İletişimin hızı, etkileşimin boyutunu ve derecesini belirler. Geleneksel topluluk yapımızdan başlarsak şöyle bir özet geçebiliriz:
Osmanlı döneminde Müslüman toplumun ticaretle uğraşması hoş karşılanmazmış, ticaret genel olarak gayri Müslimlerin işi olarak görülürmüş ve gayri Müslimlerde şehrin belirli bölgelerinde toplanırmış ağırlıkla ve bu durumda doğal olarak ticari faaliyetlerde şehrin belirli bölgelerinde yürütülürmüş.
Müslüman toplumun şehirde konumlanışı ise saray ve saraya mensup önde gelenlerin etrafında olurmuş. Yani bir Osmanlı paşasının konağı ve o konağın çalışanları ile başlayıp, konağın ihtiyaçlarını görenlerle genişleyen, konağın etrafında oluşan sokaklar ve mahalleler. Etkileşim bu zincirin halkaları şeklinde devam edermiş.
Sonradan, cumhuriyet döneminde Adnan Menderes, küçük Amerika olma hayalini seslendirirken, bu geleneksel yapıyı da dâhil ederek “her mahallede bir milyoner” şeklinde tariflemiş.
Bugünkü toplum yapımızda halen bu geleneksellikten izler taşır. Ama eskisinden farklı olarak mahalleler artık sadece bu ilişkiler temelinde oluşmuyor. Araya ekonomik yoklukla ya da yeni ideallerle beslenen göçler, uzun savaş ve çatışmalardan kaynaklı ölümlerin beslediği bölünmeler, sol tandanslı düşünce ve hareketlerin getirdiği “zenginlerin aslında birer artı değer sömürücüsü oldukları” düşüncesinin yaygın etkileri vs. girdi. Şehirleşme artarken yanında bireyselleşmeyi, internetin yaygınlaşması da bireylerin sosyal ilişki ve etkileşimlerinde çarpıcı değişimleri getirdi.
Markanın var olabilmesi için temel koşul, toplum içi etkileşimlerde kendi varlığını sürdürebileceği, “kendi için olumlu olacak” bir şekilde konumlanarak o etkileşimlere dâhil olabilmesinden geçiyor.

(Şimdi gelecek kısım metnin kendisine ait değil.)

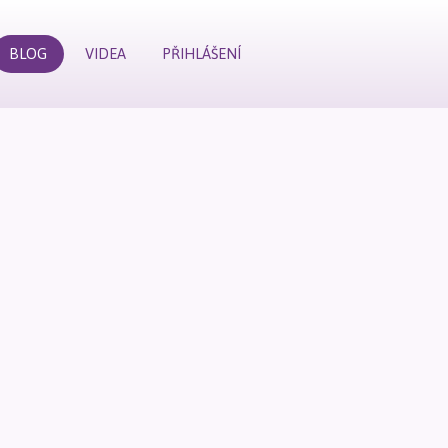
BLOG
VIDEA
PŘIHLÁŠENÍ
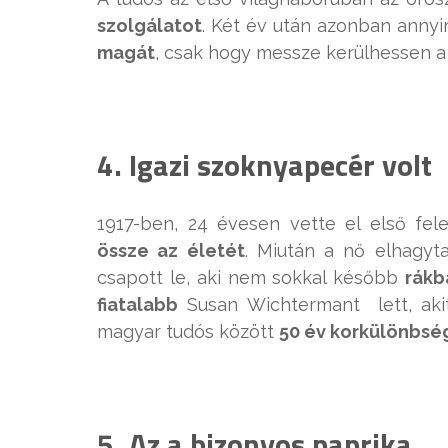
szolgálatot
. Két év után azonban annyi
magát
, csak hogy messze kerülhessen a 
4. Igazi szoknyapecér volt
1917-ben, 24 évesen vette el első fel
össze az életét
. Miután a nő elhagyt
csapott le, aki nem sokkal később
rákb
fiatalabb
Susan Wichtermant lett, akit
magyar tudós között
50 év korkülönbség
5. Az a bizonyos paprika…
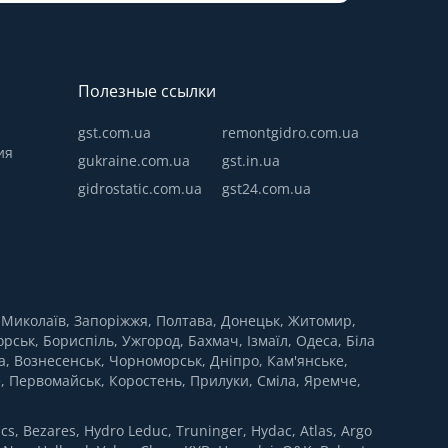
Полезные ссылки
gst.com.ua
remontgidro.com.ua
ия
gukraine.com.ua
gst.in.ua
gidrostatic.com.ua
gst24.com.ua
в, Миколаїв, Запоріжжя, Полтава, Донецьк, Житомир,
рськ, Бориспіль, Ужгород, Бахмач, Ізмаїл, Одеса, Біла
а, Вознесенськ, Чорноморськ, Дніпро, Кам'янське,
е, Первомайськ, Коростень, Прилуки, Сміла, Яремче,
 Bezares, Hydro Leduc, Truninger, Hydac, Atlas, Argo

Markanın, marka kimliğiyle kendine alan açabilmesi ve yükselebilmesi, eskiden büyük oranda ürünle bağlantılıydı ki bu bir yandan ürünün kalitesiyle olurken bir yandan da ürünün bulunabilmesiydi. Şimdi içinde bulunduğumuz zamanlardaysa ürünü, her kaliteden ve bol miktarda mevcut.
Bu yüzden bugün bir markanın var olabilmesi ve yükselebilmesi, belki de üründen de daha çok markanın misyonuyla, sosyal vaadiyle, temsil ya da idealize ettiği hayat/tarz seslendirmesiyle ve tüm bunların entelektüel çağrışımlarıyla yakından ilgili.

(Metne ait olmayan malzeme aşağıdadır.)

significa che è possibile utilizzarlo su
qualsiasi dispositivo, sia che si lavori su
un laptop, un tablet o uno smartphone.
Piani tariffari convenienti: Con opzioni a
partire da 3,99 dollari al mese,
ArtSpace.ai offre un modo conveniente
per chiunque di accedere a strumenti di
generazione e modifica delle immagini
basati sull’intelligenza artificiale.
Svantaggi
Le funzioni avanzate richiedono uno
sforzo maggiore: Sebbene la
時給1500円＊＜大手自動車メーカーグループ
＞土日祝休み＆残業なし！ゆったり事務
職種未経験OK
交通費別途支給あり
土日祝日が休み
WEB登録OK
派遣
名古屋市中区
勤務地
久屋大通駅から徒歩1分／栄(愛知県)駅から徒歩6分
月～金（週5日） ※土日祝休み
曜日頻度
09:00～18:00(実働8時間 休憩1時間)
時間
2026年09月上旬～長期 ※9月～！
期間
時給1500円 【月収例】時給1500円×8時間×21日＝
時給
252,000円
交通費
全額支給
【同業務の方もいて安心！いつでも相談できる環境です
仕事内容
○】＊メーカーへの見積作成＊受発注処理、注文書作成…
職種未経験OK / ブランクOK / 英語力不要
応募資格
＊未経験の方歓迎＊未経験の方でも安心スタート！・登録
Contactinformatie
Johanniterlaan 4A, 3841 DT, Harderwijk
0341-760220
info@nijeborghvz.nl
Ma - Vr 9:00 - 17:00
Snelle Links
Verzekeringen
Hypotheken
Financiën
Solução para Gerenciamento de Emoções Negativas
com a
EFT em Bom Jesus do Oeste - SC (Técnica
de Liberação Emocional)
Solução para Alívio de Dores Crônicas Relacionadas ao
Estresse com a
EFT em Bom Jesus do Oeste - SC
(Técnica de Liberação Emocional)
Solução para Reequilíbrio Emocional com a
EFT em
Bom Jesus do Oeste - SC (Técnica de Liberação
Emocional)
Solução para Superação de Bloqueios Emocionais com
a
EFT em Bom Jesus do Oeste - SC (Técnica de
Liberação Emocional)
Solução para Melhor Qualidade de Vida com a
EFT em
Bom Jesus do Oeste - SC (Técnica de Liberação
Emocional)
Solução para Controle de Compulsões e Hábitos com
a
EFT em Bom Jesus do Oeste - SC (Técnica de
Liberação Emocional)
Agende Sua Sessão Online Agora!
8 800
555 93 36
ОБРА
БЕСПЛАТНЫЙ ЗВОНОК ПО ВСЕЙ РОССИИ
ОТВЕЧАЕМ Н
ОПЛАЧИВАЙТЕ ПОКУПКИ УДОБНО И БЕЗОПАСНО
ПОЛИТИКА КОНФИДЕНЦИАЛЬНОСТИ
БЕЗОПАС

Şimdi, baştaki örneğe dönersek; bugün o binayı boyamak için, sadece o binanın göze hoş/dikkat çekici hale gelmesi sizi başarıya götürmeyebilir. Sadece bu yöntemle, sadece boyadığınız o tek binayı güzel görecek müşterilerden alacağınız parayla, binayı boyayacak çalışanların parasını ödeyemeyebilirsiniz.
Bugün, binanın boyanırken, çevre binaların, müşterilerin ve çalışanların binalarının da boyanmasını ve tüm boyamaların birbirleriyle bir kontrast yakalamasını da hedeflemeniz gerekiyor olabilir.